Johnny had the kind of structured will about him that appealed to me. He was safe. He was steady and stable and dependable, and I would die on my hill of loyalty to him. Because aside from Claire, I’d never had a friend I could find peace with like him.

He was the protector. Fuck knows how he came to be what he was, but Mammy K and John Sr. did a fantastic fucking job. Without realizing it, they had created a personal savior in their son.

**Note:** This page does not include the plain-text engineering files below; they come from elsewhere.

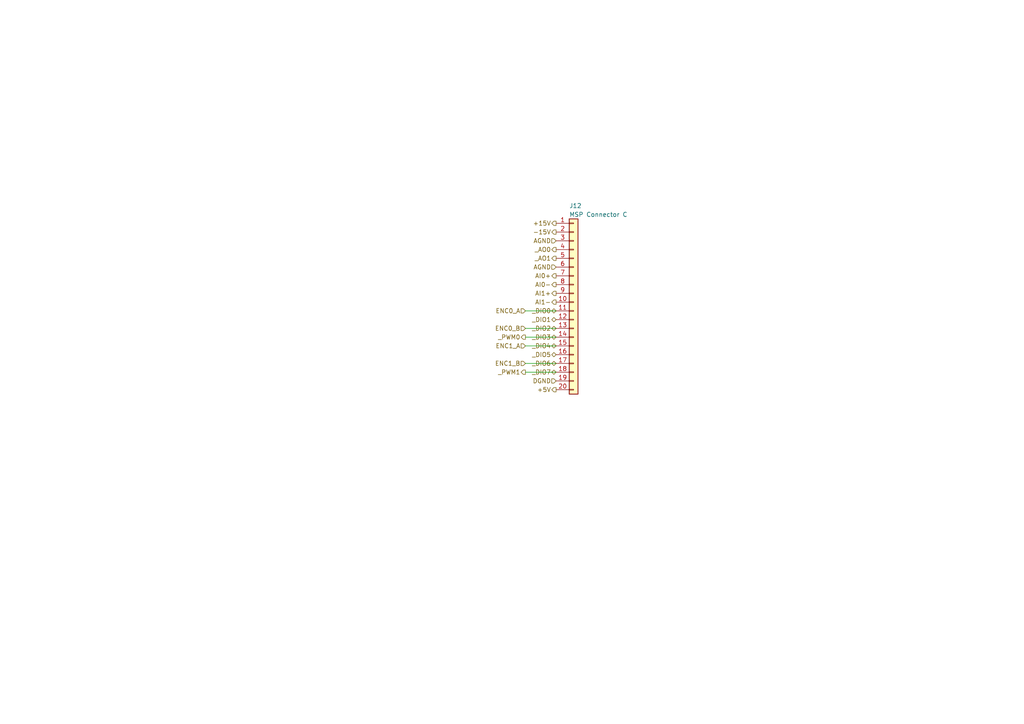
<source format=kicad_sch>
(kicad_sch (version 20230121) (generator eeschema)

  (uuid 750ccd51-71d6-4a1a-9805-3a4e2c16aa33)

  (paper "A4")

  


  (wire (pts (xy 152.4 95.25) (xy 161.29 95.25))
    (stroke (width 0) (type default))
    (uuid 54ba4a92-cf4a-4d60-b3cb-61d4a37179b3)
  )
  (wire (pts (xy 152.4 100.33) (xy 161.29 100.33))
    (stroke (width 0) (type default))
    (uuid 7125bf21-9fe8-407e-90a8-7ad6c0e38841)
  )
  (wire (pts (xy 152.4 90.17) (xy 161.29 90.17))
    (stroke (width 0) (type default))
    (uuid 77e41708-eec5-48bb-bb01-d1ffdbaa60d5)
  )
  (wire (pts (xy 152.4 105.41) (xy 161.29 105.41))
    (stroke (width 0) (type default))
    (uuid 8798237b-fe81-494b-b8ae-c2b59c356a5e)
  )
  (wire (pts (xy 152.4 97.79) (xy 161.29 97.79))
    (stroke (width 0) (type default))
    (uuid a708af6a-112d-46d1-b2e6-d576249ec7ad)
  )
  (wire (pts (xy 152.4 107.95) (xy 161.29 107.95))
    (stroke (width 0) (type default))
    (uuid aed68ed9-125b-42db-a3f4-bf7edd33c728)
  )

  (hierarchical_label "_DIO2" (shape bidirectional) (at 161.29 95.25 180) (fields_autoplaced)
    (effects (font (size 1.27 1.27)) (justify right))
    (uuid 02d891a3-2d9e-4924-ae0a-0b010eb0788f)
  )
  (hierarchical_label "DGND" (shape input) (at 161.29 110.49 180) (fields_autoplaced)
    (effects (font (size 1.27 1.27)) (justify right))
    (uuid 081b187f-ffd5-431d-8957-6420dd7aa10f)
  )
  (hierarchical_label "ENC1_B" (shape input) (at 152.4 105.41 180) (fields_autoplaced)
    (effects (font (size 1.27 1.27)) (justify right))
    (uuid 1ce8bcb6-f2aa-432e-a3af-904603bef1c7)
  )
  (hierarchical_label "_DIO3" (shape bidirectional) (at 161.29 97.79 180) (fields_autoplaced)
    (effects (font (size 1.27 1.27)) (justify right))
    (uuid 213e8cb8-119b-450b-98ae-f73dba4164b6)
  )
  (hierarchical_label "_DIO1" (shape bidirectional) (at 161.29 92.71 180) (fields_autoplaced)
    (effects (font (size 1.27 1.27)) (justify right))
    (uuid 2f0b2d5b-7571-4906-9366-90130ab0ef2a)
  )
  (hierarchical_label "AI1-" (shape output) (at 161.29 87.63 180) (fields_autoplaced)
    (effects (font (size 1.27 1.27)) (justify right))
    (uuid 2f3028a3-699c-437b-88d2-5d9fe4ae7ee2)
  )
  (hierarchical_label "ENC1_A" (shape input) (at 152.4 100.33 180) (fields_autoplaced)
    (effects (font (size 1.27 1.27)) (justify right))
    (uuid 318b7dea-a450-42a6-8058-7de5471c5b7f)
  )
  (hierarchical_label "AGND" (shape input) (at 161.29 69.85 180) (fields_autoplaced)
    (effects (font (size 1.27 1.27)) (justify right))
    (uuid 41aab078-8e6e-44fc-8e0c-18b5eae3df6b)
  )
  (hierarchical_label "AGND" (shape input) (at 161.29 77.47 180) (fields_autoplaced)
    (effects (font (size 1.27 1.27)) (justify right))
    (uuid 4d9fce44-62de-48a1-9c2e-bf0fab5886a5)
  )
  (hierarchical_label "_PWM1" (shape output) (at 152.4 107.95 180) (fields_autoplaced)
    (effects (font (size 1.27 1.27)) (justify right))
    (uuid 51c85da3-ba8b-45d6-b8b7-f6f3eeb01261)
  )
  (hierarchical_label "_DIO4" (shape bidirectional) (at 161.29 100.33 180) (fields_autoplaced)
    (effects (font (size 1.27 1.27)) (justify right))
    (uuid 54426d7b-a44a-41c7-940a-46e5848d7c39)
  )
  (hierarchical_label "_DIO7" (shape bidirectional) (at 161.29 107.95 180) (fields_autoplaced)
    (effects (font (size 1.27 1.27)) (justify right))
    (uuid 568de64c-8e34-454a-8907-b707aec93705)
  )
  (hierarchical_label "AI0+" (shape output) (at 161.29 80.01 180) (fields_autoplaced)
    (effects (font (size 1.27 1.27)) (justify right))
    (uuid 71b871e2-24e0-44d7-a946-8f0860a1846a)
  )
  (hierarchical_label "_AO1" (shape output) (at 161.29 74.93 180) (fields_autoplaced)
    (effects (font (size 1.27 1.27)) (justify right))
    (uuid 75f0ff1f-8761-4e6c-a083-a38ff1bbf99e)
  )
  (hierarchical_label "_PWM0" (shape output) (at 152.4 97.79 180) (fields_autoplaced)
    (effects (font (size 1.27 1.27)) (justify right))
    (uuid 912b37c3-0f1c-413d-832a-11a9a09cdc2b)
  )
  (hierarchical_label "_DIO5" (shape bidirectional) (at 161.29 102.87 180) (fields_autoplaced)
    (effects (font (size 1.27 1.27)) (justify right))
    (uuid 9787977f-483b-42fa-a85e-cc1bc216f059)
  )
  (hierarchical_label "AI1+" (shape output) (at 161.29 85.09 180) (fields_autoplaced)
    (effects (font (size 1.27 1.27)) (justify right))
    (uuid a75d314c-1dda-47b4-a644-b2a397168601)
  )
  (hierarchical_label "+5V" (shape output) (at 161.29 113.03 180) (fields_autoplaced)
    (effects (font (size 1.27 1.27)) (justify right))
    (uuid abaf6e3d-bf76-4770-8d68-6cd2f415e9bb)
  )
  (hierarchical_label "_DIO0" (shape bidirectional) (at 161.29 90.17 180) (fields_autoplaced)
    (effects (font (size 1.27 1.27)) (justify right))
    (uuid b85d6afb-0b3f-4d02-80a4-b730f06d5aae)
  )
  (hierarchical_label "AI0-" (shape output) (at 161.29 82.55 180) (fields_autoplaced)
    (effects (font (size 1.27 1.27)) (justify right))
    (uuid bb690646-3c2f-4e90-b192-57b07f551070)
  )
  (hierarchical_label "+15V" (shape output) (at 161.29 64.77 180) (fields_autoplaced)
    (effects (font (size 1.27 1.27)) (justify right))
    (uuid be2f5375-5762-4031-8911-1594b08a360b)
  )
  (hierarchical_label "ENC0_B" (shape input) (at 152.4 95.25 180) (fields_autoplaced)
    (effects (font (size 1.27 1.27)) (justify right))
    (uuid c72bc326-2679-43ba-965f-cd3b7dfbe3a0)
  )
  (hierarchical_label "_DIO6" (shape bidirectional) (at 161.29 105.41 180) (fields_autoplaced)
    (effects (font (size 1.27 1.27)) (justify right))
    (uuid d051cfd4-8f04-4fe2-916a-16312420be35)
  )
  (hierarchical_label "_AO0" (shape output) (at 161.29 72.39 180) (fields_autoplaced)
    (effects (font (size 1.27 1.27)) (justify right))
    (uuid e50604ef-fcaf-468b-a7e6-1684dada7216)
  )
  (hierarchical_label "-15V" (shape output) (at 161.29 67.31 180) (fields_autoplaced)
    (effects (font (size 1.27 1.27)) (justify right))
    (uuid eb2eb919-cef0-43ce-bdc6-646c93d378f9)
  )
  (hierarchical_label "ENC0_A" (shape input) (at 152.4 90.17 180) (fields_autoplaced)
    (effects (font (size 1.27 1.27)) (justify right))
    (uuid eb4f39d6-ee48-4a4b-8b0a-c07c9f071901)
  )

  (symbol (lib_id "Connector_Generic:Conn_01x20") (at 166.37 87.63 0) (unit 1)
    (in_bom yes) (on_board yes) (dnp no)
    (uuid 02690fc9-31eb-4a2b-8834-f4356de843e5)
    (property "Reference" "J12" (at 165.1 59.69 0)
      (effects (font (size 1.27 1.27)) (justify left))
    )
    (property "Value" "MSP Connector C" (at 165.1 62.23 0)
      (effects (font (size 1.27 1.27)) (justify left))
    )
    (property "Footprint" "Connector_IDC:IDC-Header_2x10_P2.54mm_Vertical" (at 166.37 87.63 0)
      (effects (font (size 1.27 1.27)) hide)
    )
    (property "Datasheet" "~" (at 166.37 87.63 0)
      (effects (font (size 1.27 1.27)) hide)
    )
    (pin "1" (uuid 04d530fc-df4b-43e8-9828-24e4cdda083b))
    (pin "10" (uuid a8164af4-12be-48da-bcf2-f427497e8d23))
    (pin "11" (uuid e1501694-8985-4054-8912-6a3de2b7e288))
    (pin "12" (uuid 46942e2c-165c-45fb-bf67-e3b4c6e9170b))
    (pin "13" (uuid f6c6cbe0-941a-4e39-8c97-dd4e33c879df))
    (pin "14" (uuid bab394ed-e0a7-47c4-8d05-9845a8d3c9c7))
    (pin "15" (uuid 2dc392ca-61f5-435f-abcb-9595e2b95b97))
    (pin "16" (uuid 28a0b5e3-9e36-4be4-bc85-bbc445df72ee))
    (pin "17" (uuid 7cbde69f-f37f-4e06-9239-1755782169fd))
    (pin "18" (uuid 1ee66424-bc7e-4961-a229-6a54520daa45))
    (pin "19" (uuid 4ca0cf91-ef8c-4720-b9f2-d193aa8e1206))
    (pin "2" (uuid 98d73399-b2ef-4ad3-bd3f-27d24b4aa6a4))
    (pin "20" (uuid dc0925f0-2b30-4e1b-a8c1-f4dd61e4c342))
    (pin "3" (uuid 747c99da-09c1-4dc9-b70f-08b5691eb1f7))
    (pin "4" (uuid a20f8af5-6715-4c45-a4d2-1bb4e9a7b4bf))
    (pin "5" (uuid 8fb459b4-e57b-4163-b6ac-3be0c47c4718))
    (pin "6" (uuid 642c6031-e7d4-4a0a-bfb8-ad08409fc733))
    (pin "7" (uuid 0cfbfb15-d16d-4157-b45c-f102309cfab8))
    (pin "8" (uuid 903c6456-8a99-48fa-a5b4-165af8df3627))
    (pin "9" (uuid 05edcbc5-61eb-47f2-8321-fd2a05f9ee3c))
    (instances
      (project "SP Distribution"
        (path "/23f0c67a-95b5-4ddf-81f9-af8cd438decd/c56fda46-0c87-4b86-82fa-8e06bc99f835"
          (reference "J12") (unit 1)
        )
        (path "/23f0c67a-95b5-4ddf-81f9-af8cd438decd/5f6bc9e2-dc21-4f9a-bd02-ccb49661a8b5"
          (reference "J13") (unit 1)
        )
        (path "/23f0c67a-95b5-4ddf-81f9-af8cd438decd/5963585c-90af-4e82-9cad-cdbb55add7bb"
          (reference "J12") (unit 1)
        )
      )
    )
  )
)

</source>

We had our own little world and I refused to fuck that up with any bullshit memories. I would rather stew in silence than expose myself to that potential pain. So, I smacked on a smile whenever Johnny came over and said all the right things to the man that had broken up my family, all the while silently simmering on the inside.

“Yeah, I heard all about it,” he replied with a weary sigh. “I’ve had Hugh on the phone, ranting and raving about how he was going to borrow a Burdizzo off Feely’s da to castrate you.”

“Nice,” I snickered, reveling in Hugh’s discomfort. “Sorry about missing the gym, lad.”

“Story of your life, Gibs,” he replied, but the humor in his tone assured me that he wasn’t about to hold a grudge over it. “Are we still on for the beach later?”

“We better be,” I shot back. “I booked the day off work for it.”